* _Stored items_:

========================================================================

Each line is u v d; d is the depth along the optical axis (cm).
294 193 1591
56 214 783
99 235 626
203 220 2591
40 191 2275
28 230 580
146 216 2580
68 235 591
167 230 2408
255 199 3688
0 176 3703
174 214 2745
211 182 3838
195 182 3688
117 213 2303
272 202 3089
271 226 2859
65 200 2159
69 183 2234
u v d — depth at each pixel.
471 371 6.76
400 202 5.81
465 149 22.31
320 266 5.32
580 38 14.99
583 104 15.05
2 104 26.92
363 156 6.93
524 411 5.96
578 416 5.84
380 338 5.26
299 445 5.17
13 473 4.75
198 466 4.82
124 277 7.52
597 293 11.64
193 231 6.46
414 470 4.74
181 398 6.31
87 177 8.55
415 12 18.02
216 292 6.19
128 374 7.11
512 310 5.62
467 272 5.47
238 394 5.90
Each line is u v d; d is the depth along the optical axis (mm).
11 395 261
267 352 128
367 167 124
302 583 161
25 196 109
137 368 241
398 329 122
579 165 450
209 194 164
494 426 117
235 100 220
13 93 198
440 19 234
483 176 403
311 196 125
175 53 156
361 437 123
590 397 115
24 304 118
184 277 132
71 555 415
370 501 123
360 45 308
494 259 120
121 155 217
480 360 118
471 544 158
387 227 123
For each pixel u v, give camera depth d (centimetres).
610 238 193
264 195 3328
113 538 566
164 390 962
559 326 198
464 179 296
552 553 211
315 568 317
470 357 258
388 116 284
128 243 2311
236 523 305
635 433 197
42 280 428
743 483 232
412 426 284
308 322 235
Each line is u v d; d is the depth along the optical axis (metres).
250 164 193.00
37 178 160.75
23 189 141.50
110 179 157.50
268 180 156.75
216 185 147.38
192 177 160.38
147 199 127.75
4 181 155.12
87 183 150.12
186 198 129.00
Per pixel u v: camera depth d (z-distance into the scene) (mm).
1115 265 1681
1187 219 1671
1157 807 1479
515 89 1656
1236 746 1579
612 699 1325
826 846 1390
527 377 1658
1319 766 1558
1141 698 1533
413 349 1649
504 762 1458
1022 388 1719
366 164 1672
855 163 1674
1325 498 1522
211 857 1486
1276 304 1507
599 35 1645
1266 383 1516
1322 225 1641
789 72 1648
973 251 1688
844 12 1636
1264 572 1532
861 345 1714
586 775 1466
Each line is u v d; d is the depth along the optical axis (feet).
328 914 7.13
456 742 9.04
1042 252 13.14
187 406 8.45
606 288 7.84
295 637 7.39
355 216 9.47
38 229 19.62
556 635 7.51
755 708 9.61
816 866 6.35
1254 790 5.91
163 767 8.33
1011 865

========================================================================

* _PROBLEM DETAILS_: Copy each line from the data above that includes "optical".

* _YOUR RESPONSE_:
Each line is u v d; d is the depth along the optical axis (cm).
Each line is u v d; d is the depth along the optical axis (mm).
Each line is u v d; d is the depth along the optical axis (metres).
Each line is u v d; d is the depth along the optical axis (feet).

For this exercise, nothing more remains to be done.